Use at pregnancy and during breastfeeding
Safety of use of a moksifloksatsin during pregnancy is not established and its use is contraindicated. Cases of reversible injuries of joints at the children receiving some hinolona are described, however it was not reported about manifestation of this effect at a fruit (at use by mother during pregnancy).
In researches on animals reproductive toxicity was shown. The potential risk for the person is unknown.
As well as other hinolona, moxifloxacin causes injuries of cartilages of large joints in premature animals. In preclinical trials it is established that a small amount of a moksifloksatsin is allocated in breast milk. Data on its use for women during a lactation are absent. Therefore purpose of a moksifloksatsin during breastfeeding is contraindicated.

Overdose:

There are limited data on overdose of a moksifloksatsin. Any side effects at use of a moksifloksatsin in a dose to 1200 mg are noted once and on 600 mg within 10 days and more. In case of overdose it is necessary to be guided by a clinical picture and to carry out a symptomatic maintenance therapy with ECG monitoring.

Storage conditions:

Period of validity of 5 years.

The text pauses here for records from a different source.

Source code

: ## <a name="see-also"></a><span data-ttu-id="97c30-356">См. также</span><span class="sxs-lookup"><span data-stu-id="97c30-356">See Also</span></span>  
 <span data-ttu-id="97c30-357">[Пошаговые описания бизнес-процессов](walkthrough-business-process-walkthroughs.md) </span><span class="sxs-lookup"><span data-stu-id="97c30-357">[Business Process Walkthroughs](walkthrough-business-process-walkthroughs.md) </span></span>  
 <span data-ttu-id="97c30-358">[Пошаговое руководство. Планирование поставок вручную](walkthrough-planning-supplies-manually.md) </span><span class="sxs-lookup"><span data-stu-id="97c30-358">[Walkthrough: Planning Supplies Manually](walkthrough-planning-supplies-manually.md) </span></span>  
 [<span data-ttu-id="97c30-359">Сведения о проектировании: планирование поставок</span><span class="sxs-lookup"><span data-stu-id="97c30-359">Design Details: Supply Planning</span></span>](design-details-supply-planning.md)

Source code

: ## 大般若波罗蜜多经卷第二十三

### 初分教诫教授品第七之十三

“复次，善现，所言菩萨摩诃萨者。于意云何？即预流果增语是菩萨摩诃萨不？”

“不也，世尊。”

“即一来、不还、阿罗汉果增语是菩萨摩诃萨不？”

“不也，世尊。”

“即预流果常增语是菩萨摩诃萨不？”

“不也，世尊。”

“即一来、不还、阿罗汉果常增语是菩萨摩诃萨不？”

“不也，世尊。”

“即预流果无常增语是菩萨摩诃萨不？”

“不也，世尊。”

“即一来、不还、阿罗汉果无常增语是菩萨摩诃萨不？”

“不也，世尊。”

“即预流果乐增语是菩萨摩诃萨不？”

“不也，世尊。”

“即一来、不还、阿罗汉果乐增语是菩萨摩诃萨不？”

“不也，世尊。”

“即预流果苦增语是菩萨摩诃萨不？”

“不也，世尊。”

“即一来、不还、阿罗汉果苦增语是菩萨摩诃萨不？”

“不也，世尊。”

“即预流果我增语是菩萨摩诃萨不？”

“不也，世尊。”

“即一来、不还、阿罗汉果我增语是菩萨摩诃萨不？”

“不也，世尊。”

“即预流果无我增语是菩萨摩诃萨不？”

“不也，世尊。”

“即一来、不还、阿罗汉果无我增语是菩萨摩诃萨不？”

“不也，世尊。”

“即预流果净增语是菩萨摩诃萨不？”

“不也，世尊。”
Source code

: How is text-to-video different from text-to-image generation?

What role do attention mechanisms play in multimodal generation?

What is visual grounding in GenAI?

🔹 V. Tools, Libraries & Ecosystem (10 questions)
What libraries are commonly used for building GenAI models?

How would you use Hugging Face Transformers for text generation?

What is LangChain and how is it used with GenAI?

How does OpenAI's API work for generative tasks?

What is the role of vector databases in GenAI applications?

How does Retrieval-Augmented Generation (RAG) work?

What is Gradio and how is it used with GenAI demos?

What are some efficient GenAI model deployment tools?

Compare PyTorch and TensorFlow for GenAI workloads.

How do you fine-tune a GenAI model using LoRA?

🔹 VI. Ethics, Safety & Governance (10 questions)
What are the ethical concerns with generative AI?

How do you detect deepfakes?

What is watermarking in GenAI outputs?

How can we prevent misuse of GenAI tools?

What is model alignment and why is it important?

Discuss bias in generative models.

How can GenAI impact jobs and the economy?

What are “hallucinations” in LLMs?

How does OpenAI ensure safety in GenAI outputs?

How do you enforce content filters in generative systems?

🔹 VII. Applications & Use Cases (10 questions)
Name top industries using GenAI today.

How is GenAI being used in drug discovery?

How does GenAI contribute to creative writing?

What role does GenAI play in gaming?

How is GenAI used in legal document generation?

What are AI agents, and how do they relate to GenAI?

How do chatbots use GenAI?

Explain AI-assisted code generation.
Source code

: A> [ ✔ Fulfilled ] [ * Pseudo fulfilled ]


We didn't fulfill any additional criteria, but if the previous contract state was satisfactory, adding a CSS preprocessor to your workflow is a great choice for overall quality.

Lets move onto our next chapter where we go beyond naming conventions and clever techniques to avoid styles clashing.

Not to use after the expiry date specified on packaging. At a temperature not above 25 °C. To store in the place, unavailable to children.

Issue conditions:

According to the recipe

Packaging:

Tablets film coated 400 mg.
On 5 tablets in the blister from aluminum foil and ПЛ/Лл/ПВХ or from a foil alyuminikevy and software. On 1 blister together with the application instruction in a cardboard pack.